We caught up with Dallon Weekes and Ryan Seaman from I DONT KNOW HOW BUT THEY FOUND ME while they were hanging out at Sacramento’s 94.7 FM to play an on-air acoustic performance. The two-piece band, often shortened to iDKHOW, has a back story of being a “forgotten band” from the ’80s that has recently been rediscovered for the first time. Their music video and first radio single Choke, released in January, is receiving massive attention from both media and fans alike. Learn more about the band here and check out our interview with them below.
TUBE: Could you speak to the 80’s ethos behind the music you created?

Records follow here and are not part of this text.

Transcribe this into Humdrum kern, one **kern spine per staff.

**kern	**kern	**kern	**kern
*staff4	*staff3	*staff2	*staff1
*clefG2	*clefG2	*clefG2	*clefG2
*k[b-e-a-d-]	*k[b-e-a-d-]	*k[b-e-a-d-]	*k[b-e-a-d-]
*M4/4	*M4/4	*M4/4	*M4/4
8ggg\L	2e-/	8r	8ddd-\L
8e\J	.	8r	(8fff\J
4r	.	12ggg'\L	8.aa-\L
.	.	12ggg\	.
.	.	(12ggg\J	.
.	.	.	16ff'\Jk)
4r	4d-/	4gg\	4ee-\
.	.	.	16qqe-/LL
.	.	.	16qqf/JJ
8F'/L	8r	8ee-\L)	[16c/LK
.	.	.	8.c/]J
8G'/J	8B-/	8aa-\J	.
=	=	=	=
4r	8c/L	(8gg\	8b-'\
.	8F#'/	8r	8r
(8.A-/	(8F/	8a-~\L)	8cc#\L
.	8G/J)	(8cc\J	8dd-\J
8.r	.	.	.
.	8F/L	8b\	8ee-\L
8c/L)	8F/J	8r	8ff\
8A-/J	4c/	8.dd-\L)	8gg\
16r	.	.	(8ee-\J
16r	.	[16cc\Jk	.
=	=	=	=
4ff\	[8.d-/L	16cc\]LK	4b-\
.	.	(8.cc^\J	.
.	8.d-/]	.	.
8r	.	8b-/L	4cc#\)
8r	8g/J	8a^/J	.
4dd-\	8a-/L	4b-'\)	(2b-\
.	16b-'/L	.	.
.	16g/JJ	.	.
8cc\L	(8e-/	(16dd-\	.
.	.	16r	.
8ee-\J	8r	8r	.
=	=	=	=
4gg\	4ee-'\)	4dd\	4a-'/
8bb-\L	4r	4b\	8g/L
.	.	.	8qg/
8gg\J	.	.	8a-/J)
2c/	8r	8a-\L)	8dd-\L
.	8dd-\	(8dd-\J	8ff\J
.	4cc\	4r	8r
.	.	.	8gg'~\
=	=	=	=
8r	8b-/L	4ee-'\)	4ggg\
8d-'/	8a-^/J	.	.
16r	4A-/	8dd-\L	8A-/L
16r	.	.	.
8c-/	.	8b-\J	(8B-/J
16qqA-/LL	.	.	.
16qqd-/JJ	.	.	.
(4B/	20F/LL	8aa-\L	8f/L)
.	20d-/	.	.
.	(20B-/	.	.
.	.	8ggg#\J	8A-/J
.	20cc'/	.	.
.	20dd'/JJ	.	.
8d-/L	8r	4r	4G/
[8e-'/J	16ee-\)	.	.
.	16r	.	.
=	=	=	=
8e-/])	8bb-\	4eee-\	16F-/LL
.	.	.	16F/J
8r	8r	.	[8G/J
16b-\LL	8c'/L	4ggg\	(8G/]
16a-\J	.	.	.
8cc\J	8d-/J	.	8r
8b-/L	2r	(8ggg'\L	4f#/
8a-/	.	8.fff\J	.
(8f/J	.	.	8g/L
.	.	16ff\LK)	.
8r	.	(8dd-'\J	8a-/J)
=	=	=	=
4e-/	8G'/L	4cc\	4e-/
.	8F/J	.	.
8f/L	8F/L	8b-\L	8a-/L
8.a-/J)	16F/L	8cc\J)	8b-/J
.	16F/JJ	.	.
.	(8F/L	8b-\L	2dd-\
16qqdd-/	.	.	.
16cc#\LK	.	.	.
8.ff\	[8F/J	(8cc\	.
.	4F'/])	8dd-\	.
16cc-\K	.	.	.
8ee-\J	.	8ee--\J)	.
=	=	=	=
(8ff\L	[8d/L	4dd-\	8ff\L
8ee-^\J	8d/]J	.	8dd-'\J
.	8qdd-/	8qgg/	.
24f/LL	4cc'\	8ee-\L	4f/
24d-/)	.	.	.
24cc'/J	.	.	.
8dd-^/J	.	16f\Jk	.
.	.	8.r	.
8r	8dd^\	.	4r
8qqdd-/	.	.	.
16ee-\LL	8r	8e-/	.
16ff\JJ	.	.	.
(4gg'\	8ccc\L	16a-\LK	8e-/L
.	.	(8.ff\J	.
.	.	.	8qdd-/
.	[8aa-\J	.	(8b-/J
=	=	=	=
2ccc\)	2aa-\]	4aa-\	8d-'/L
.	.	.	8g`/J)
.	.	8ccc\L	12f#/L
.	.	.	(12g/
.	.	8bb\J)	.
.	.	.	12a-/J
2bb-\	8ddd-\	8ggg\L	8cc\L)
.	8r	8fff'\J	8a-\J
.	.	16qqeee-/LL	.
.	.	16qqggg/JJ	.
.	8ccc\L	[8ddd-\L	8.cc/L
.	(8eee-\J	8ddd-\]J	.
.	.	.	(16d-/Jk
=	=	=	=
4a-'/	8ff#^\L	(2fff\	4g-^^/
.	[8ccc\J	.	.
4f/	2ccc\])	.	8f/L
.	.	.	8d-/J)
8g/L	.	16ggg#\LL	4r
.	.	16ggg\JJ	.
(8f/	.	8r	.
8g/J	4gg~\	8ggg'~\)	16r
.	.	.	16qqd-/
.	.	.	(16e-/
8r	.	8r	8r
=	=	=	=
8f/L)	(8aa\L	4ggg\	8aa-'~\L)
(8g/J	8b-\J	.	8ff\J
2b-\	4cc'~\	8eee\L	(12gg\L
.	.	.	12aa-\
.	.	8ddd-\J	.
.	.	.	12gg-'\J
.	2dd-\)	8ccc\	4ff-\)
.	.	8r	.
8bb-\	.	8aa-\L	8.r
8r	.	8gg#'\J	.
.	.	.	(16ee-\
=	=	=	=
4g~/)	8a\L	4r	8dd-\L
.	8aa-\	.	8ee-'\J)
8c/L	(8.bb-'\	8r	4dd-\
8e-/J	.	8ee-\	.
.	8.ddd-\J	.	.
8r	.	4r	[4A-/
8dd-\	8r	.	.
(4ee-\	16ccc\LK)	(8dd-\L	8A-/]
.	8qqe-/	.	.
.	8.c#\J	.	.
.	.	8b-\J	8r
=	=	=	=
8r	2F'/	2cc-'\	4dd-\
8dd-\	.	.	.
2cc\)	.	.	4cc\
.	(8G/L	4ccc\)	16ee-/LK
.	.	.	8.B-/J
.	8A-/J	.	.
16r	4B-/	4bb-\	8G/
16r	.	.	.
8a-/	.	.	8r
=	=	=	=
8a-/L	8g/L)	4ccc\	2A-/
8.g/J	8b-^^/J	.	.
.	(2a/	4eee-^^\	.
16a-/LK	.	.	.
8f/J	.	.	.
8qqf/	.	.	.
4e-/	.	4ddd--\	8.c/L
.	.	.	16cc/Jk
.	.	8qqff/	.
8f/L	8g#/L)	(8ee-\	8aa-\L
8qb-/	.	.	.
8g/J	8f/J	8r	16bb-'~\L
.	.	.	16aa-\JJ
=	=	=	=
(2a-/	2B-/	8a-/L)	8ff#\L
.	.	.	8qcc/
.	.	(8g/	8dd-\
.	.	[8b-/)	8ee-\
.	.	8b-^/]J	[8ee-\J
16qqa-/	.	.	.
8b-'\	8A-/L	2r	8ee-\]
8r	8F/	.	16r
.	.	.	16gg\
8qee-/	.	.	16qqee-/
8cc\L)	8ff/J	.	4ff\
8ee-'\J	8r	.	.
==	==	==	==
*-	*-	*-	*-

Dallon Weekes: It has always been our hopes to never be revivalists as far as our music goes. Though we are certainly inspired by early 70’s and 80’s stuff, particularly the stuff we have been working on lately but capturing the spirit of what it was like to grow up in that time and discover music at that time is what we are trying to recreate more than anything else. The aesthetics and the sort of feeling of how controlling how people discovered us initially.
TUBE: You have played together previously, so was this coming full circle for you or more the next step in your evolution as a musician?

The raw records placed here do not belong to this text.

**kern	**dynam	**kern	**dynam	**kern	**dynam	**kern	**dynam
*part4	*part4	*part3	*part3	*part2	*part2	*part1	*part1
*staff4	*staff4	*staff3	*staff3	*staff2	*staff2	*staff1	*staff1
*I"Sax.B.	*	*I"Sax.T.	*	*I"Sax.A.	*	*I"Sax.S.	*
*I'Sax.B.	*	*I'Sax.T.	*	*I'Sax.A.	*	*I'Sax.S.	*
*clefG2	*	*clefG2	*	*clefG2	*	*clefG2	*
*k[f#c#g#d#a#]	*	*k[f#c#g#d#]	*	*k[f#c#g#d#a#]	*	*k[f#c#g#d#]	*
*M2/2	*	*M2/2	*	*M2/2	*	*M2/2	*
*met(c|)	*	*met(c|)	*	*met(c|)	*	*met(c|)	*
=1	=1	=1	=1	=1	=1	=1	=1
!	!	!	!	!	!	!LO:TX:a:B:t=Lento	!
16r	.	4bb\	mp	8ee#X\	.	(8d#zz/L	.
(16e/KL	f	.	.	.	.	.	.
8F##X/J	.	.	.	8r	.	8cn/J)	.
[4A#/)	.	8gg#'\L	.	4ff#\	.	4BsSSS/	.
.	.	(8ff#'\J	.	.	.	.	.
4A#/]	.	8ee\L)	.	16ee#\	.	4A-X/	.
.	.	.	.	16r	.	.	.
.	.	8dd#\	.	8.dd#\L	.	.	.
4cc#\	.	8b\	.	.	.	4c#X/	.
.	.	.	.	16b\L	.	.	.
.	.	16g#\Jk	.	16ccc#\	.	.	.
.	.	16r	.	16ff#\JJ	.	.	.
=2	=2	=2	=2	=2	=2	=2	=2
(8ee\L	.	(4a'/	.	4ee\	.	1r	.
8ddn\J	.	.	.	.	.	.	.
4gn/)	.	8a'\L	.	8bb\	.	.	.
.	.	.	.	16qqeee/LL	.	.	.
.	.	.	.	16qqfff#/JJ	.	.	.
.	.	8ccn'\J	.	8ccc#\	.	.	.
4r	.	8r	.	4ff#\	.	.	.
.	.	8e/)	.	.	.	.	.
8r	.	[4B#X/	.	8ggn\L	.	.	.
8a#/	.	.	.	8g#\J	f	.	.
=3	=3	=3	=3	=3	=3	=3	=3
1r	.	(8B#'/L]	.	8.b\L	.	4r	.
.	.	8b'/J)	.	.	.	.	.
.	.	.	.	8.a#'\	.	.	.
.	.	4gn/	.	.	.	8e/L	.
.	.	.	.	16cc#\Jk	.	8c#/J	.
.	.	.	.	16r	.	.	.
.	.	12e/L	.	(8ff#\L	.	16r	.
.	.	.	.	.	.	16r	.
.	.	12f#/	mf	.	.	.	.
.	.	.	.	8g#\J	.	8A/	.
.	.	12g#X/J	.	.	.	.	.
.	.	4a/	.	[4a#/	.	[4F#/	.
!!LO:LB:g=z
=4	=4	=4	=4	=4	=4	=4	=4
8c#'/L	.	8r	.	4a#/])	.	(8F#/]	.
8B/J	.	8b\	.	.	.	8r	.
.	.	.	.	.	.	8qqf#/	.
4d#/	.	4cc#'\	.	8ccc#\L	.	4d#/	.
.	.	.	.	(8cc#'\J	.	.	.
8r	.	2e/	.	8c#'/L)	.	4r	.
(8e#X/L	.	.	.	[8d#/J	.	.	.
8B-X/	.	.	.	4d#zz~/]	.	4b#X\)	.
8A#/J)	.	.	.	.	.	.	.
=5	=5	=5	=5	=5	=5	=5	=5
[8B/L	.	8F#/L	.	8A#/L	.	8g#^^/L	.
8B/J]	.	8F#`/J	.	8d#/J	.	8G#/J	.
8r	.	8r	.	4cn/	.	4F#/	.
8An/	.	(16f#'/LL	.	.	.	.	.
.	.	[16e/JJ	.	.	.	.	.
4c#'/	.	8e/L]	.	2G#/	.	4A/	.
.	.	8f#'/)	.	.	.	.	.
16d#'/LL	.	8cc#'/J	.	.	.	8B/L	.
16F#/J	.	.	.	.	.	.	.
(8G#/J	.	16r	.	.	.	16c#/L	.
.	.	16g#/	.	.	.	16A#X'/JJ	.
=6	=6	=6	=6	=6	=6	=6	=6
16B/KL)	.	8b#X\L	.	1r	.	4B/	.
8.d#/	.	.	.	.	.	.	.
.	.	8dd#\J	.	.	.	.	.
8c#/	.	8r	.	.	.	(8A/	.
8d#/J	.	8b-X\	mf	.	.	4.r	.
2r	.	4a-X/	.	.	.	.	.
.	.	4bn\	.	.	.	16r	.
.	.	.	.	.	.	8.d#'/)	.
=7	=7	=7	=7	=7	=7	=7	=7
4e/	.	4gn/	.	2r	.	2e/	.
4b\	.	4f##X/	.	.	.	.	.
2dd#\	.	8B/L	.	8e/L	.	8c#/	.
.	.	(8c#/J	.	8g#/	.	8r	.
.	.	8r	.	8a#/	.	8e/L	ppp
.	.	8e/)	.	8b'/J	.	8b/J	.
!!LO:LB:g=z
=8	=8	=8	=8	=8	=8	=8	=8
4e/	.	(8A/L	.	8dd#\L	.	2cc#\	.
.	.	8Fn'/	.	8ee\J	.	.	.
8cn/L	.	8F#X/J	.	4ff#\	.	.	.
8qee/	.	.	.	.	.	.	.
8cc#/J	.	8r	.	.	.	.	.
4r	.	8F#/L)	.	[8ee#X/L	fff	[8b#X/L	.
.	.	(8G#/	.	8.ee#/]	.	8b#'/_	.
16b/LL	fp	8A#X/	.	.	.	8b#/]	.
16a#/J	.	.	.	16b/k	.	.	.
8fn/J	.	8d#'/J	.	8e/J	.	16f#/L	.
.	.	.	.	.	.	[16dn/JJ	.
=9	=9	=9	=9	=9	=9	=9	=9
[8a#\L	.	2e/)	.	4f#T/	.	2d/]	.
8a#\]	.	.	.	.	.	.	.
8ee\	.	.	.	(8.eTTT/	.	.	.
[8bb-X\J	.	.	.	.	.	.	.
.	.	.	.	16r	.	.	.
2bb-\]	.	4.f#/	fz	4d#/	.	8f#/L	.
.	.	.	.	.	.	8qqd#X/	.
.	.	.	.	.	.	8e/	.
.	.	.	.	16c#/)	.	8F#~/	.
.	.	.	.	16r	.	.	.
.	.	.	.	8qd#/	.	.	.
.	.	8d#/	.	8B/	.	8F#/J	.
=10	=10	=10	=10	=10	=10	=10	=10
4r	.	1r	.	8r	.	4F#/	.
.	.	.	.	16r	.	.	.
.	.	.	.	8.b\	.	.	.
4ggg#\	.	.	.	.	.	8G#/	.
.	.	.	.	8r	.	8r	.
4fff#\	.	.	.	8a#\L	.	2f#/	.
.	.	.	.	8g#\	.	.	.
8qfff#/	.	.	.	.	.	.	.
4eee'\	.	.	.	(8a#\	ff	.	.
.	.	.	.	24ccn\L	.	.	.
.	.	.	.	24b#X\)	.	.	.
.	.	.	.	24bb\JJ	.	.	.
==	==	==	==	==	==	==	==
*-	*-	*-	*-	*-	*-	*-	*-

Weekes: it feels more like the next step. Even though we went a while without playing together, we always maintained contact and were in each other’s lives. We were just working for other people over the course of time we have known each other and now we get to do it together.
TUBE: How was the transition going from playing for a big arena act to leading your own band, creating your own music and being the primary decision maker for your direction?
Weekes: It feels a lot better, a lot less like a job. I mean, there is definitely more work, but it doesn’t feel like you are punching a time card.
TUBE: How do you go about finding an audience for your music?
Weekes: I think the first step in that is just not to care too much. One of my favorite artists ever, Elvis Costello, mentions that in a song, “Radio Radio.” Which is a medium that back then you really need to rely on. I think the less you care about marketing and numbers, which are certainly important if you want to be a band or an artist. But I don’t think you should focus on that stuff as much as you should focus on creating good art.
TUBE: Many of the artists that you cite as influences, people like Bowie and Elvis Costello constantly challenged themselves, is that something you are trying to do with your most recent recordings?
Weekes: Absolutely, I am challenging the listener too. All of my favorite records are, upon first listen, I thought, “what is this?” Something that really challenged me to listen to it again and by the third listen I would always end up falling in love and it would end up being my favorite thing ever. It’s my hope that we can have that same effect on people.
TUBE: Ryan, you spoke about some of the bands you are currently in to or those that you heard and made you feel like, “I don’t want to sound like them, but damn, now I want to make some music.”
Ryan Seaman: I grew up loving punk rock, that was definitely my first love. Over time it has opened up the doors to other types of music and even older music. One of the reasons I love Dallon, he has opened up my mind to so much incredible music. Green Day is probably my favorite, just being the catalyst for doing your thing and being successful at it.
TUBE: Dallon, anybody for you that you feel really has “it”?
Weekes: I think the most modern band who has that for me is The 1975, every time I hear a song from them I think, “Damn, they did it again!”
TUBE: Are you looking forward to getting back out in front of people?
Weekes: It’s the same for me, whether it is 30 people or 30,000, I love getting in front of people and playing music.
Seaman: Being a two piece does give us a lot of flexibility and we don’t ever want to do the same show the same way.
TUBE: What does being “successful” as a musician look like for you?
Weekes: It’s only been the last six years or so that I was able to do this as a full-time, job and that’s the goal, to be able to do that and do that for Ryan and be able to support my family and make the kind of music that resonates with me.
TUBE: After playing in front of big audiences, how do you stay hungry?
Weekes: I don’t ever want to take any of this for granted, sitting here talking with you for TUBE. is a great opportunity for me and I do really appreciate it.
Seaman: That is what we have in common. We don’t take anything for granted and we are hard workers. I would get off a tour of South America and then go hang Christmas lights for rich people, I need to be doing something.
TUBE: How is the music scene you came out of in Salt Lake City?
Weekes: It was incredibly nurturing for me and though it wasn’t big, there is less to do there than a place like LA, so there are a bunch of really talented musicians. One of my hopes is that we can establish a big enough platform with this to be able to help some of them make the jump and find an audience.
Seaman: It isn’t competitive at all. Everybody has a band and side gigs and are very willing to help each other and we are all happy for each other when someone else gets an opportunity to show what they can do.
TUBE: I know you’ve got some Sacramento fans here waiting to hear you play (on 94.7 FM) so I won’t keep you from them. Will we be seeing you play a full set out here any time soon?
Weekes: We certainly hope so. We love Sacramento, we shot a couple of videos here and have appreciated the support whenever we came through. We would love to come back.